Exact reproduction of every entry is required.

Records from a dataset:
- Opening Delimiter -

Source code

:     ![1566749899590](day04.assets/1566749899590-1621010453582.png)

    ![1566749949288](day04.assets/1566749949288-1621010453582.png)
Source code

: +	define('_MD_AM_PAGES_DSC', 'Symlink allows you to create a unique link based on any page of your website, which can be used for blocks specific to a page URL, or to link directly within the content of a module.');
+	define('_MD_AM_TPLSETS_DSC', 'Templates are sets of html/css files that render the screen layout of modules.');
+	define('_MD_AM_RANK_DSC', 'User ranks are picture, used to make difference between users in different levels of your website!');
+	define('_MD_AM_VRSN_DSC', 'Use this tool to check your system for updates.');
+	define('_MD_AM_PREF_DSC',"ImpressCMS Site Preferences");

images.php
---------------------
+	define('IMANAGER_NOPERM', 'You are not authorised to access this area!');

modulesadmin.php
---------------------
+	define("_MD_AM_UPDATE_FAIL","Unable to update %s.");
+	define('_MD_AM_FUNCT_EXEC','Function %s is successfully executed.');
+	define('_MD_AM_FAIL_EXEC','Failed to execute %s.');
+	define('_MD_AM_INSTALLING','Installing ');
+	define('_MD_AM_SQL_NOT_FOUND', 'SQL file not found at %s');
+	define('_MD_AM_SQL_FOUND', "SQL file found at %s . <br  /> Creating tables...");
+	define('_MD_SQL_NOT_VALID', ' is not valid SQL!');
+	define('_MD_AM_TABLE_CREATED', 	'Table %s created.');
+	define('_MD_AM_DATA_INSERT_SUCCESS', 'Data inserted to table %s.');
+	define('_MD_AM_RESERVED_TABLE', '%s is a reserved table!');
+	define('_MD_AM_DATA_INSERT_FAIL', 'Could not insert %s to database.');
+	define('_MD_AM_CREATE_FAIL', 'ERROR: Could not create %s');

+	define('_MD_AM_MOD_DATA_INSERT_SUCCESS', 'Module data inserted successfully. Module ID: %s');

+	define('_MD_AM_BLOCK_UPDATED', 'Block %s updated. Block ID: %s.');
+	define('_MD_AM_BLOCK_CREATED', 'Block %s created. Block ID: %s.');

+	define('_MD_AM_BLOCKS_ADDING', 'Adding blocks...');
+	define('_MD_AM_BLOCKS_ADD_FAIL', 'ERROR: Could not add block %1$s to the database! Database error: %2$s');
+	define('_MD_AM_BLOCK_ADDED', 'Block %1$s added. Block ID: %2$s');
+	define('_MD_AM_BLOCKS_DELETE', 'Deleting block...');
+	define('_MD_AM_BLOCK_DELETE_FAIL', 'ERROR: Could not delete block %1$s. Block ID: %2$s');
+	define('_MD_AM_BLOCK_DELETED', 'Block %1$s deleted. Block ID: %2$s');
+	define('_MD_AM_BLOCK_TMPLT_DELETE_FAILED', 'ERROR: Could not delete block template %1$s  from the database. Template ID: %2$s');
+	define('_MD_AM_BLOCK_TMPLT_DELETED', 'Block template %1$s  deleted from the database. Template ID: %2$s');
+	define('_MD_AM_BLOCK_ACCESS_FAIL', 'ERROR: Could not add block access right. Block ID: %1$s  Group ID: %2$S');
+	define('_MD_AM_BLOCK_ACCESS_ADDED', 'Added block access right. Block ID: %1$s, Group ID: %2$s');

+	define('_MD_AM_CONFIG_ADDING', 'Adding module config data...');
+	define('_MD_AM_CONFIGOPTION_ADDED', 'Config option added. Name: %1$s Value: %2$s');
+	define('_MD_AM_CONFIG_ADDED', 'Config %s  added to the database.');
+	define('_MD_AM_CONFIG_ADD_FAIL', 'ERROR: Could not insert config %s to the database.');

- Closing Delimiter -

RESULT OF THIS TASK -
Source code

:     ![1566749899590](day04.assets/1566749899590-1621010453582.png)

    ![1566749949288](day04.assets/1566749949288-1621010453582.png)
Source code

: +	define('_MD_AM_PAGES_DSC', 'Symlink allows you to create a unique link based on any page of your website, which can be used for blocks specific to a page URL, or to link directly within the content of a module.');
+	define('_MD_AM_TPLSETS_DSC', 'Templates are sets of html/css files that render the screen layout of modules.');
+	define('_MD_AM_RANK_DSC', 'User ranks are picture, used to make difference between users in different levels of your website!');
+	define('_MD_AM_VRSN_DSC', 'Use this tool to check your system for updates.');
+	define('_MD_AM_PREF_DSC',"ImpressCMS Site Preferences");

images.php
---------------------
+	define('IMANAGER_NOPERM', 'You are not authorised to access this area!');

modulesadmin.php
---------------------
+	define("_MD_AM_UPDATE_FAIL","Unable to update %s.");
+	define('_MD_AM_FUNCT_EXEC','Function %s is successfully executed.');
+	define('_MD_AM_FAIL_EXEC','Failed to execute %s.');
+	define('_MD_AM_INSTALLING','Installing ');
+	define('_MD_AM_SQL_NOT_FOUND', 'SQL file not found at %s');
+	define('_MD_AM_SQL_FOUND', "SQL file found at %s . <br  /> Creating tables...");
+	define('_MD_SQL_NOT_VALID', ' is not valid SQL!');
+	define('_MD_AM_TABLE_CREATED', 	'Table %s created.');
+	define('_MD_AM_DATA_INSERT_SUCCESS', 'Data inserted to table %s.');
+	define('_MD_AM_RESERVED_TABLE', '%s is a reserved table!');
+	define('_MD_AM_DATA_INSERT_FAIL', 'Could not insert %s to database.');
+	define('_MD_AM_CREATE_FAIL', 'ERROR: Could not create %s');

+	define('_MD_AM_MOD_DATA_INSERT_SUCCESS', 'Module data inserted successfully. Module ID: %s');

+	define('_MD_AM_BLOCK_UPDATED', 'Block %s updated. Block ID: %s.');
+	define('_MD_AM_BLOCK_CREATED', 'Block %s created. Block ID: %s.');

+	define('_MD_AM_BLOCKS_ADDING', 'Adding blocks...');
+	define('_MD_AM_BLOCKS_ADD_FAIL', 'ERROR: Could not add block %1$s to the database! Database error: %2$s');
+	define('_MD_AM_BLOCK_ADDED', 'Block %1$s added. Block ID: %2$s');
+	define('_MD_AM_BLOCKS_DELETE', 'Deleting block...');
+	define('_MD_AM_BLOCK_DELETE_FAIL', 'ERROR: Could not delete block %1$s. Block ID: %2$s');
+	define('_MD_AM_BLOCK_DELETED', 'Block %1$s deleted. Block ID: %2$s');
+	define('_MD_AM_BLOCK_TMPLT_DELETE_FAILED', 'ERROR: Could not delete block template %1$s  from the database. Template ID: %2$s');
+	define('_MD_AM_BLOCK_TMPLT_DELETED', 'Block template %1$s  deleted from the database. Template ID: %2$s');
+	define('_MD_AM_BLOCK_ACCESS_FAIL', 'ERROR: Could not add block access right. Block ID: %1$s  Group ID: %2$S');
+	define('_MD_AM_BLOCK_ACCESS_ADDED', 'Added block access right. Block ID: %1$s, Group ID: %2$s');

+	define('_MD_AM_CONFIG_ADDING', 'Adding module config data...');
+	define('_MD_AM_CONFIGOPTION_ADDED', 'Config option added. Name: %1$s Value: %2$s');
+	define('_MD_AM_CONFIG_ADDED', 'Config %s  added to the database.');
+	define('_MD_AM_CONFIG_ADD_FAIL', 'ERROR: Could not insert config %s to the database.');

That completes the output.